The first output contains the games from the input, but with no duplicates.
The second output contains only the duplicates.
Duplicates are determined only by positions at the end.
<megabytes> is the number of megabytes reserved for this process.
The more megabytes, the less chances there is to overlook a duplicate.
Remember to set hash memory to a very low number so you can use
more for this process.
Norm Pollock
Posts: 1056
Joined: Thu Mar 09, 2006 4:15 pm
Location: Long Island, NY, USA

Re: Removing duplicate position from a pgn file

Post by Norm Pollock »

Depending on what you mean by duplicate positions, there are a couple of 40H-EPD tools to do the job.
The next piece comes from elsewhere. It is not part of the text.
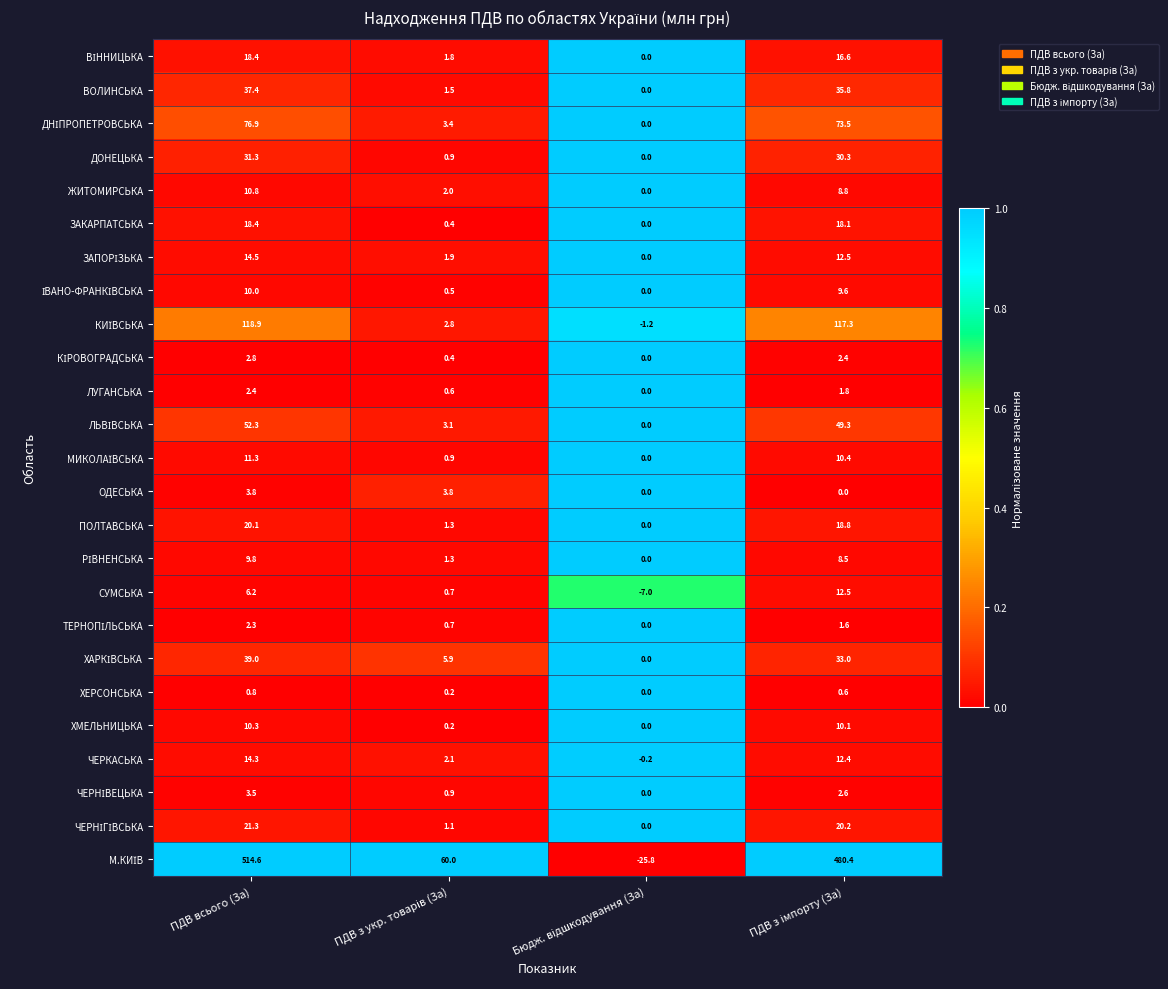

What is the average value of the ДОНЕЦЬКА series?

15.6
They both work in conjunction with "pgn-extract" by David Barnes.

If you want to get the position after the 20th half-move (ply), the use "epdPly".

pgn-extract -Wepd -s -otemp.epd alpha.pgn

epdPly temp.epd 20

epdList outY.epd

The last line could be

epdList outY.epd bare

if you do not care about en passant or castling rights in the position.

epdPly will extract the positions after the 20th ply, and epdList will tell you which are duplicate, indicating the line number which is equal to the game number.

To find duplicate positions at the end of the game, use epdFin instead of epdPly. Instructions are similar but the output file has a different name.